È stato arrestato lo scafista alla guida della barca con a bordo un gruppo di migranti che domenica ha travolto una turista di 17 anni nelle acque davanti alla spiaggia di Su Giudeu, a Chia. Il provvedimento è stato disposto dal sostituto procuratore di Cagliari Emanuele Secci dopo l'esame, da parte dei carabinieri, di diversi filmati che hanno ripreso l'incidente e lo sbarco dei migranti sulla spiaggia. La giovane si trovava su un sup insieme ad alcuni amici quando è stata investita dall'imbarcazione. Dopo l'impatto è stata soccorsa dalle persone presenti sulla spiaggia e successivamente trasferita con l'elisoccorso del 118. La 18enne ha riportato diverse fratture, ma le sue condizioni non sono gravi.
L'imbarcazione, un natante in vetroresina con un motore fuoribordo da 85 cavalli, si è allontanata subito dopo l'incidente.
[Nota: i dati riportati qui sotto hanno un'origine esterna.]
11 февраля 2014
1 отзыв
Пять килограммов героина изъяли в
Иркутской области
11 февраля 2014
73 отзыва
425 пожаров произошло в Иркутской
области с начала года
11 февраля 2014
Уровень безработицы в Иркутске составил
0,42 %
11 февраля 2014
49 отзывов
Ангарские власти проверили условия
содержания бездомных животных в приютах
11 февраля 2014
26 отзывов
Il barchino ha raggiunto la vicina spiaggia di Tuerredda, dove i passeggeri sono sbarcati tentando di dileguarsi. L'allarme ha fatto scattare l'immediato intervento dei Carabinieri impegnati nei controlli estivi lungo il litorale. I militari hanno presidiato le principali vie d'approdo, riuscendo a rintracciare l'intero gruppo.
A essere fermati 14 uomini adulti di nazionalità algerina, tutti privi di documenti. Le indagini, condotte dai Carabinieri con la Squadra Mobile e coordinate dalla Procura di Cagliari, hanno ricostruito la dinamica. Il presunto conducente è stato identificato in un 28enne algerino. L'uomo è stato arrestato con le accuse di favoreggiamento dell'immigrazione clandestina e lesioni personali gravissime. Al termine degli accertamenti è stato così trasferito nel carcere di Uta. La posizione dell'indagato resta al vaglio della magistratura nella fase delle indagini preliminari.